*** Source material ***

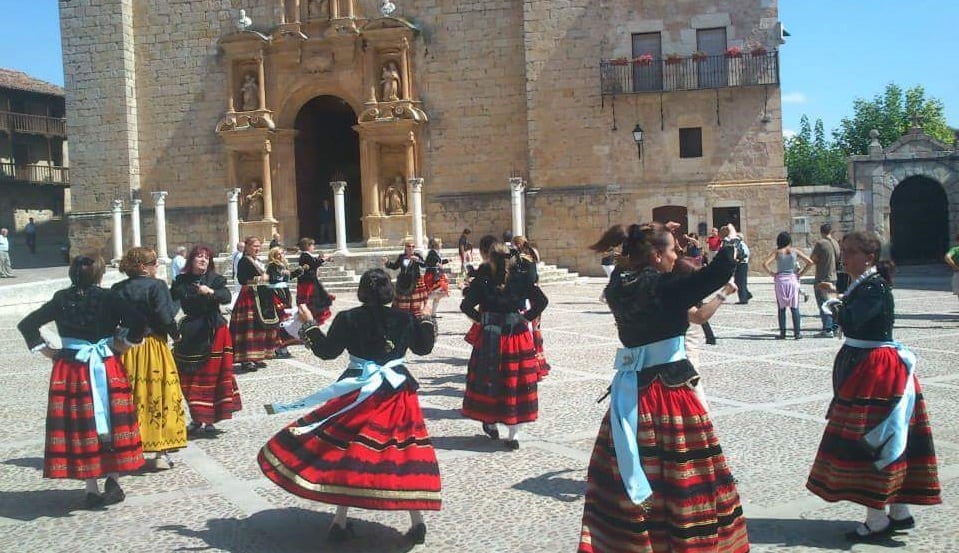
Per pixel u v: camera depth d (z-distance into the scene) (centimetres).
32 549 574
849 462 551
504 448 800
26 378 1283
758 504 624
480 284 825
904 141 3148
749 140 3053
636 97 3095
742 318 1836
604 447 455
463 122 3253
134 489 705
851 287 574
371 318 586
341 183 2984
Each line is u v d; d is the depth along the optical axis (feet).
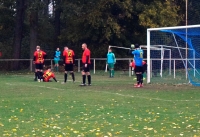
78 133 35.68
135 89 73.36
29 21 145.89
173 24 150.51
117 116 44.29
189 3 109.40
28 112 46.93
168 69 107.76
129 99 58.39
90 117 43.75
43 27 164.45
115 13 152.87
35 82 90.68
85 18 148.15
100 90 71.56
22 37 163.02
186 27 83.51
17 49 150.30
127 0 147.33
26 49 165.17
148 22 147.74
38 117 43.73
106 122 40.83
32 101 56.08
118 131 36.52
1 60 140.26
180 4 159.22
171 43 110.83
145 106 51.60
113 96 62.03
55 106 51.49
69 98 59.47
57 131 36.55
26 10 137.39
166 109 49.06
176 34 96.12
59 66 148.46
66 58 87.66
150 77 94.94
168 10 151.23
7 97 60.85
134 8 150.00
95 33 151.02
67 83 87.20
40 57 94.38
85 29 152.87
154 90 71.51
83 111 47.65
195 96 62.28
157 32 109.81
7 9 147.95
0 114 45.52
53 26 170.40
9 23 153.69
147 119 42.45
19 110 48.29
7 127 38.32
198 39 89.92
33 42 145.38
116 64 151.02
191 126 38.63
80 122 40.88
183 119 42.32
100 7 146.41
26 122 40.83
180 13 160.04
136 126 38.86
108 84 84.58
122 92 68.03
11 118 43.06
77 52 159.22
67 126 38.81
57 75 118.93
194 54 87.61
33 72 136.98
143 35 158.51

*** End of Source material ***

▸ **Exercise**:
Using the records above, set down exactly the lines from the one with "85 18 148.15" through the one with "11 118 43.06", inclusive, and nothing more.

▸ **Solved problem**:
85 18 148.15
100 90 71.56
22 37 163.02
186 27 83.51
17 49 150.30
127 0 147.33
26 49 165.17
148 22 147.74
38 117 43.73
106 122 40.83
32 101 56.08
118 131 36.52
1 60 140.26
180 4 159.22
171 43 110.83
145 106 51.60
113 96 62.03
55 106 51.49
69 98 59.47
57 131 36.55
26 10 137.39
166 109 49.06
176 34 96.12
59 66 148.46
66 58 87.66
150 77 94.94
168 10 151.23
7 97 60.85
134 8 150.00
95 33 151.02
67 83 87.20
40 57 94.38
85 29 152.87
154 90 71.51
83 111 47.65
195 96 62.28
157 32 109.81
7 9 147.95
0 114 45.52
53 26 170.40
9 23 153.69
147 119 42.45
19 110 48.29
7 127 38.32
198 39 89.92
33 42 145.38
116 64 151.02
191 126 38.63
80 122 40.88
183 119 42.32
100 7 146.41
26 122 40.83
180 13 160.04
136 126 38.86
108 84 84.58
122 92 68.03
11 118 43.06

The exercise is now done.